What you should do: Reproduce the data below word for word, setting aside any picture it holds.

Saved data entries

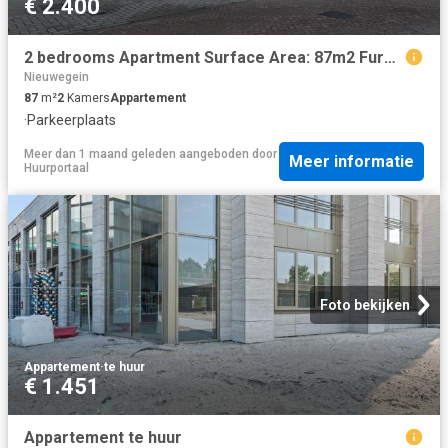
€ 2.400
2 bedrooms Apartment Surface Area: 87m2 Furnishings: Semi Furnished Available from: 27 11 2025
Nieuwegein
87
m²
2
Kamers
Appartement
·
Parkeerplaats
Meer dan 1 maand geleden
aangeboden door
Meer informatie
Huurportaal
Foto bekijken
Appartement
·
te huur
€ 1.451
Appartement te huur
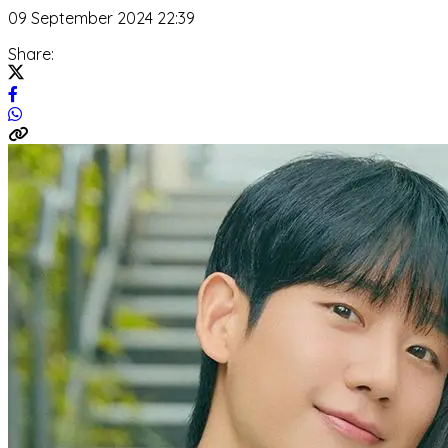
09 September 2024 22:39
Share:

Expected output:
€ 2.400
2 bedrooms Apartment Surface Area: 87m2 Furnishings: Semi Furnished Available from: 27 11 2025
Nieuwegein
87
m²
2
Kamers
Appartement
·
Parkeerplaats
Meer dan 1 maand geleden
aangeboden door
Meer informatie
Huurportaal
Foto bekijken
Appartement
·
te huur
€ 1.451
Appartement te huur
09 September 2024 22:39
Share:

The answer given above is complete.